The Attempt at a Solution

I have no idea how they came up with 7/2 as a solution...can anyone tell me how? I am not sure how logarithms and square roots work...how did they get the 1/2 exponent over the second 2? What is the train of thought required to solve a question like this??... for example

you do this...then you do that...and using that you get 7/2...can someone explain to me? in detail how they got 7/2?

Thanks :)

 

[HallsofIvy]

Your links don't work.

 

[supernova1203]

Try again...i re did them...and they seem to work now.

 

[HallsofIvy]

Looks like magic!

Do you know the "properties of exponents"? a^xa^y= a^{x+y} and (a^x)^y= a^{xy}

The logarithm is the opposite of the exponential: log_a(a^x)= x and a^{log_a(x)}= x (the technical term is "inverse") so logarithms have the opposite properties: log_a(xy)= log_a(x)+ log_a(y) and log_a(x^y)= y log_a(x)

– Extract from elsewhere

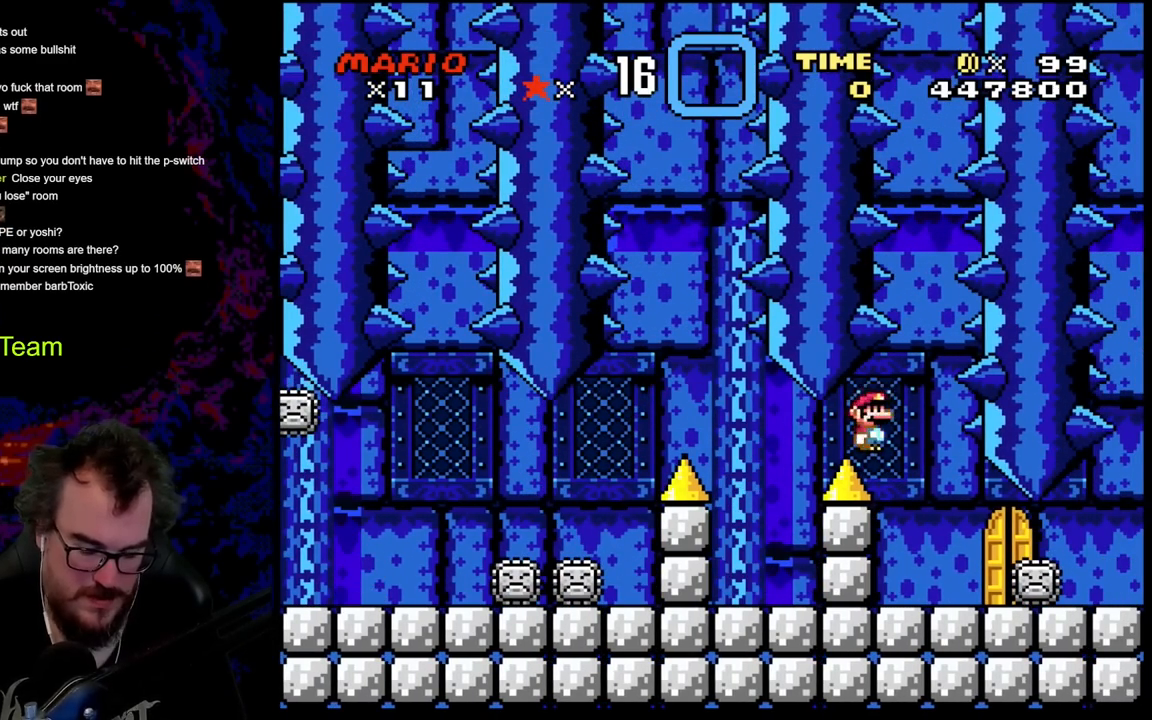
{"buttons": ["Y", "DPAD_RIGHT"], "events": [[133, "DPAD_RIGHT", "down"], [150, "B", "up"]]}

So, for example, log_3(27\sqrt{3})= log_3(3^3(3^{1/2})= log_3(3^{3+ 1/2})= log_3(3^{7/2})= 7/2
That, as well as, log_2(8\sqrt{2})= log_2(2^3(2^{1/2})= log_2(2^{3+ 1/2})= log_2(2^{7/2})= 7/2
are both applications of log_a(a^x)= x. The "logarithm" and "exponential" are inverse functions so they "cancel".

 

[Villyer]

how did they get the 1/2 exponent over the second 2?

A notation that is used for square roots is to raise the number to the one-half power.

So the square root of two is equivalent to $2^{\frac{1}{2}}$.
On a similar note, the cube root of two is equivalent to $2^{\frac{1}{3}}$. (this isn't relevant for this problem, but I feel like it helps you understand the rule a little better.